Morris retires after 37 years of serving Stanly farmers
A familiar face will soon be missing from the USDA Farm Service Agency office in Stanly County as longtime program technician Karen Morris retires.
“You name it, I’ve done it,” Morris joked, one day before the 37th anniversary of her hire. “We provide service directly to farmers related to federal farm programs, so anything passed down from Congress we help administer on the local level.”
Morris started as a temporary hire with USDA.
“I was thinking maybe this will turn into something,” she said. “I needed the insurance that a full-time position would provide.”
A year and a half later, she had accepted a position as a full-time staffer and has been a mainstay with the agency ever since.
Her first duty after being hired as a temp was transferring farmland maps of the county to files.
“All that is computerized now, but back then it was a very time-consuming job,” she said.
Morris came in at the end of the hard-copy age, as most of the agency’s files now are digital. The transition was a major task, she said.
“Myself and other temps did quite a bit of data transfer as we shifted over to computers. All of our crop reports and statistics were done by hand before 1985.”
Now, Morris is involved with a number of federal programs administered through the local office.
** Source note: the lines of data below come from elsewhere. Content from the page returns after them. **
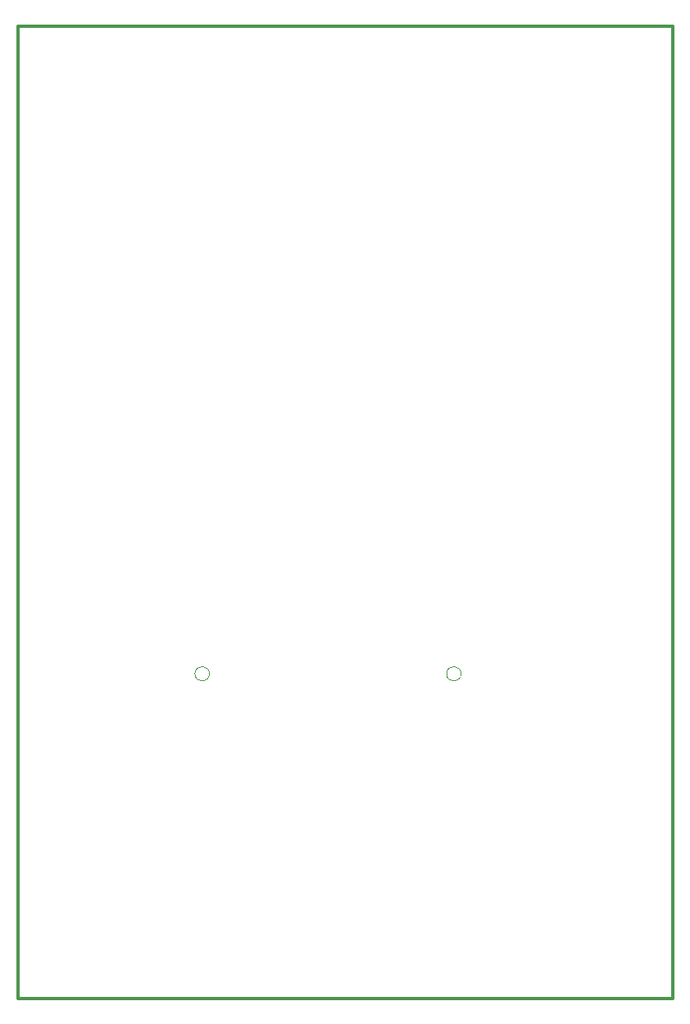
<source format=gbr>
%FSLAX34Y34*%
%MOMM*%
%LNOUTLINE*%
G71*
G01*
%ADD10C, 0.10*%
%ADD11C, 0.30*%
%LPD*%
G54D10*
G75*
G01X305850Y328375D02*
G03X305850Y328375I-7500J0D01*
G01*
G54D10*
G75*
G01X565850Y328375D02*
G03X565850Y328375I-7500J0D01*
G01*
G54D11*
X107950Y996950D02*
X784225Y996950D01*
X784225Y-6350D01*
X107950Y-6350D01*
X107950Y996950D01*
M02*

</source>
These include the Agriculture Risk (ARC) and Price Loss Coverage (PLC) programs, which provide financial protections to farmers from substantial drops in crop prices or revenues, and the USDA Commodity Loan program, in which value is established both on farm-stored grain and on grain in commercial storage.
“Farmers receive the value of the loan at the time a commodity loan is made,” said Morris. “Then the grain can be stored until the price goes up.”
The county has seen a number of changes in farming during Morris’ time with the agency.
“In 1985, there were five dairy farms in the county,” she said. “Now there is only one.”
Primary crops have changed as well.
“Cotton is our number one crop now,” she said, “as opposed to corn and others in the past.”
Having grown up on a dairy farm herself, Morris loves the farmers she sees on a daily basis, noting that many, while “threatening” to retire, continue year after year.
“I knew many of the farmers before I even started working here,” she said. “And after being out front (in the office) for 30-plus years, I’ve met quite a few more.”
On the subject of headaches the career has created, Morris noted only two, both created by the recent COVID-19 pandemic.
“COVID has made the job harder, both for us and the farmers. Social distancing requirements have resulted in changes so that reports, applications and other items our farmers are to submit can be done digitally.”
“However,” she added, “that’s a problem for a lot of our farmers who have not computerized their operations,” she said.
For those farmers, forms had to be printed out and handed out so they could complete them by hand.
In a similar vein, Morris expressed her dislike of telecommuting, another implementation resulting from COVID.
“I just don’t like it,” she said.
Retirement will give Morris time to “just enjoy it for a couple of months,” as well as volunteer at her church, and spend time with her husband, Todd, a gun library manager at Cabela’s in Fort Mill, South Carolina.
“It’s been a wonderful place to work,” said Morris. “It’s hard to believe it’s been 37 years.”